Our Senior Pastor, Dr. William Hohman, teaches about humility quite often. One of the things he often says is that “humility means you are teachable”. A humble person admits that he or she doesn’t know everything and is open to sound teaching. Many times over the years as an employee, a manager, a parent, and a teacher, someone would know of an easier way to do something that still got the right results. Most were thrilled to learn and to save time or energy, I know I was. Some insisted their way was best, too proud to admit that there might be an easier way and continued to do things their own way. It works both ways as well. There were times that the so called “easy way” ended up with more work in the long run, or didn’t get the right results, but stubbornly, those who knew the short cut wouldn’t admit the fault in their efforts.

Our Father knows a better way, for everything. His way may not always look too easy, or it may look way too easy to believe in any results, but it is always better. I wish I had a dollar for every time I gritted my teach and dug in my heals, and insisted on doing things my way, only to have it come back to bite me in the rear parts!
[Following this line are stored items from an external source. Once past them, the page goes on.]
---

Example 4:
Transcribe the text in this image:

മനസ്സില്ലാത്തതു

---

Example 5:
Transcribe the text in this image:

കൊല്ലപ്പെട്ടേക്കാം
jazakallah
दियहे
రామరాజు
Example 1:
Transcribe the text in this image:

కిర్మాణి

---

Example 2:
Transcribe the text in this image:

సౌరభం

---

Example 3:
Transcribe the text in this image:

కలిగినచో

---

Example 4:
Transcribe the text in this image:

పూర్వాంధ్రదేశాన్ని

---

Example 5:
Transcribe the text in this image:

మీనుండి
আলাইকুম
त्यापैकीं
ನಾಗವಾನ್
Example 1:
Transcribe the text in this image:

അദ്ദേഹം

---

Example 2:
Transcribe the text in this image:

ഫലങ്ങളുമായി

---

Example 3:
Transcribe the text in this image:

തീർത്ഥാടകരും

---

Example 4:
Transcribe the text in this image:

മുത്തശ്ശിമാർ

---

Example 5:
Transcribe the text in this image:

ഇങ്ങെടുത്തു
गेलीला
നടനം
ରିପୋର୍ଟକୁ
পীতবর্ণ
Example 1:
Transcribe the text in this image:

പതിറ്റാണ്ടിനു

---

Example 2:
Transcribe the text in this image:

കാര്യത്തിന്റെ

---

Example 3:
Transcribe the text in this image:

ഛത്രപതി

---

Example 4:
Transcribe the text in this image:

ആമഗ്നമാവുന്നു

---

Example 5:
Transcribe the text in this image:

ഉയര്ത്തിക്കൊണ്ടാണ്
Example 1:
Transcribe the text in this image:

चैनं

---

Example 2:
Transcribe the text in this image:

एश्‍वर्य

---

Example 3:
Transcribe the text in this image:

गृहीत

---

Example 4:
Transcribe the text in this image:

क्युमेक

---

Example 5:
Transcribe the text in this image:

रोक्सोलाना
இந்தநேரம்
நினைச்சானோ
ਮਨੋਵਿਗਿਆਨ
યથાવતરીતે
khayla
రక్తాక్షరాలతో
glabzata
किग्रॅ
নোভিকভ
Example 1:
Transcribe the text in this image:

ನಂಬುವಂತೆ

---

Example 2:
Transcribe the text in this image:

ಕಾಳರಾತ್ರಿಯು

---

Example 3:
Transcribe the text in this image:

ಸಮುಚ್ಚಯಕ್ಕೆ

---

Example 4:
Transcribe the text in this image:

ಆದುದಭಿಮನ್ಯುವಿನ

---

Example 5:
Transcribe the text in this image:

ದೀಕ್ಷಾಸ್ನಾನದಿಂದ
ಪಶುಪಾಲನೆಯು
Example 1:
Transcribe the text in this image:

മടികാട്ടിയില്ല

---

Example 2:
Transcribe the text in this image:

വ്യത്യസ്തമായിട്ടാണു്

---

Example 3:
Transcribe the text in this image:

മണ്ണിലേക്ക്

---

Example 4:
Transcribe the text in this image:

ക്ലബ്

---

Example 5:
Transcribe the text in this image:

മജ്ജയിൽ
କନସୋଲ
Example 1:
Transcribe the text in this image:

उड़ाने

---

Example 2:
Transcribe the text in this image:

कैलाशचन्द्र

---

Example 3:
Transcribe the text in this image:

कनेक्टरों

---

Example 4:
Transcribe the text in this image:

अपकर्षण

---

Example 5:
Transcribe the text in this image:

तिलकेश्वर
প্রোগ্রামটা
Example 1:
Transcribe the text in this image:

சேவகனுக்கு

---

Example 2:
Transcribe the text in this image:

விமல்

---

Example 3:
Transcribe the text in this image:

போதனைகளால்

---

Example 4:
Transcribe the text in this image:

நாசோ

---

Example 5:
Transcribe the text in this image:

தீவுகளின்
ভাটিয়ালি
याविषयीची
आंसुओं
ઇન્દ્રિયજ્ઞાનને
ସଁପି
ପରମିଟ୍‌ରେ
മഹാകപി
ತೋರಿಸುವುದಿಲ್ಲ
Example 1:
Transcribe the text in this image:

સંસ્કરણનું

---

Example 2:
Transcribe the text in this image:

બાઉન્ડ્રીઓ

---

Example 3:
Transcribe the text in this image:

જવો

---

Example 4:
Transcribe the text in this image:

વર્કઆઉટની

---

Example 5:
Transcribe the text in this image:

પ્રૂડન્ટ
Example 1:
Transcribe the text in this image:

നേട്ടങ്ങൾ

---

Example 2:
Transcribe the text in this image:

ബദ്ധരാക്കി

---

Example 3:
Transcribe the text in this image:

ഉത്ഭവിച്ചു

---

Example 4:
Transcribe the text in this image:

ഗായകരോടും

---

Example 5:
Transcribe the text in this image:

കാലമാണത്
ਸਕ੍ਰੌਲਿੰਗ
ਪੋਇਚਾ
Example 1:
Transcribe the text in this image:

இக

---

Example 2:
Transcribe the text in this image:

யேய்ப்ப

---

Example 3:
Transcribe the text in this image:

I have always loved to learn. Pretty much anything. I loved the new books, pencils, classroom, assignments, and even test day. Loving to learn doesn’t make me humble or teachable. Admitting that the teacher or professor is trying to teach me a better way does. Opening my heart to the Father, allowing myself to be led by His Spirit and not thinking too highly of myself makes me humble. The Holy Spirit can teach me all things when I am humble. He, or anyone else, can’t teach me anything if I already think I know everything.

Humility isn’t a lack of confidence. It isn’t low self-esteem.

Ken Blanchard, in his book “Lead Like Jesus” says: “Humility is realizing and emphasizing the importance of others. It is not putting yourself down: it is lifting others up. Humility gives credit to forces other than your own knowledge or effort when a victory is won or an obstacle is overcome…Jesus’ humility didn’t come from lack of self –esteem, love, power, or ability. His humility came from the fact that He knew who He was, where He came from, where He was going, and whose He was.”

With that confidence in who we are, where we are going, and Whose we are, we can’t help but be humbled.

James 3:13-16 (Message Bible), “Do you want to be counted wise, to build a reputation for wisdom? Here’s what you do: Live well, live wisely, live humbly. It’s the way you live, not the way you talk, that counts. Mean-spirited ambition isn’t wisdom. Boasting that you are wise isn’t wisdom. Twisting the truth to make yourselves sound wise isn’t wisdom. It’s the furthest thing from wisdom—it’s animal cunning, devilish conniving. Whenever you’re trying to look better than others or get the better of others, things fall apart and everyone ends up at the others’ throats.”